▸ WHAT YOU NEED TO DO
Convert the items below into a single numbered list with one line per entry, skipping blank lines. Leave the pictures out.

....

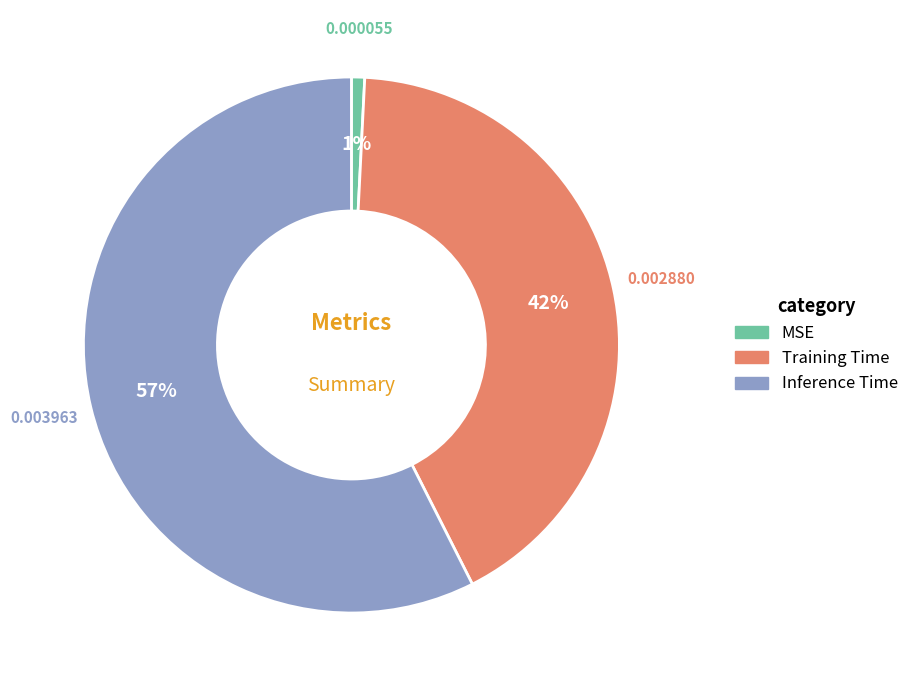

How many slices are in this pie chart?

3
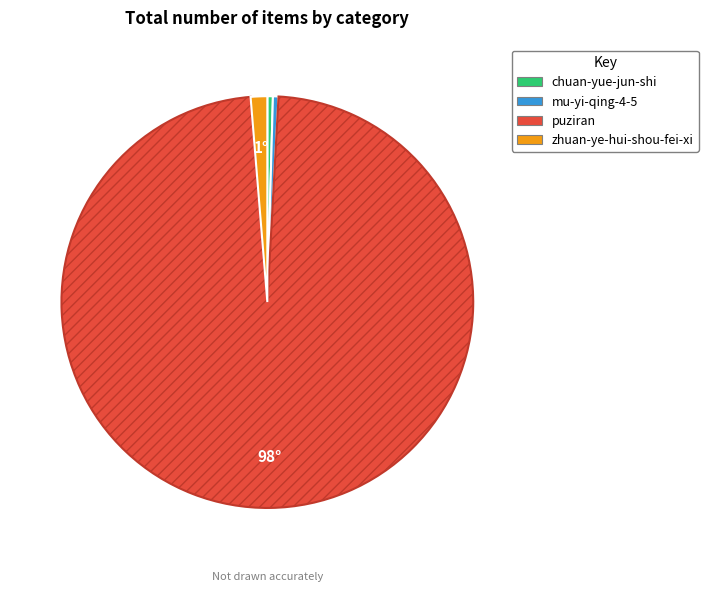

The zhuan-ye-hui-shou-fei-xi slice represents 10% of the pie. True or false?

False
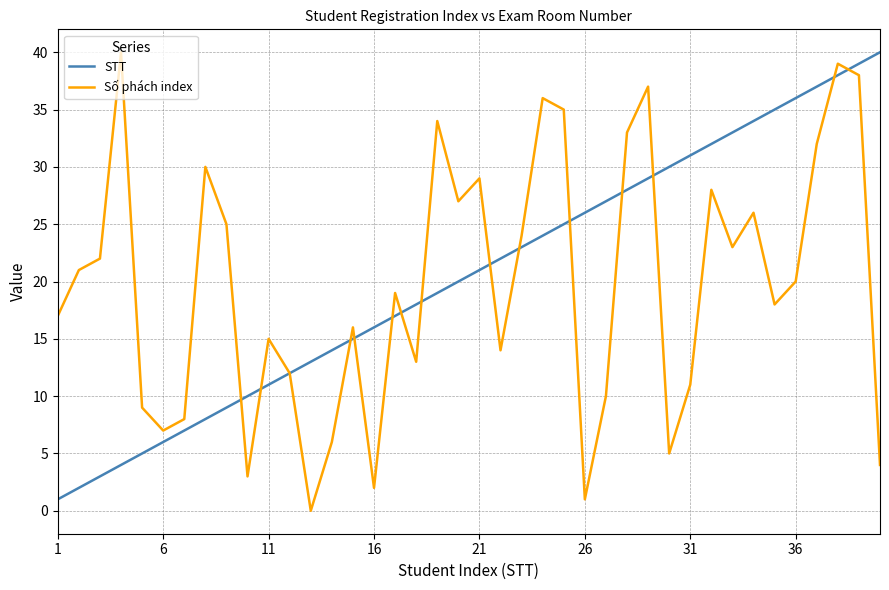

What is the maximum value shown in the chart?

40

....

▸ RESPONSE TO THE EXERCISE
1. How many slices are in this pie chart?
2. 3
3. The zhuan-ye-hui-shou-fei-xi slice represents 10% of the pie. True or false?
4. False
5. What is the maximum value shown in the chart?
6. 40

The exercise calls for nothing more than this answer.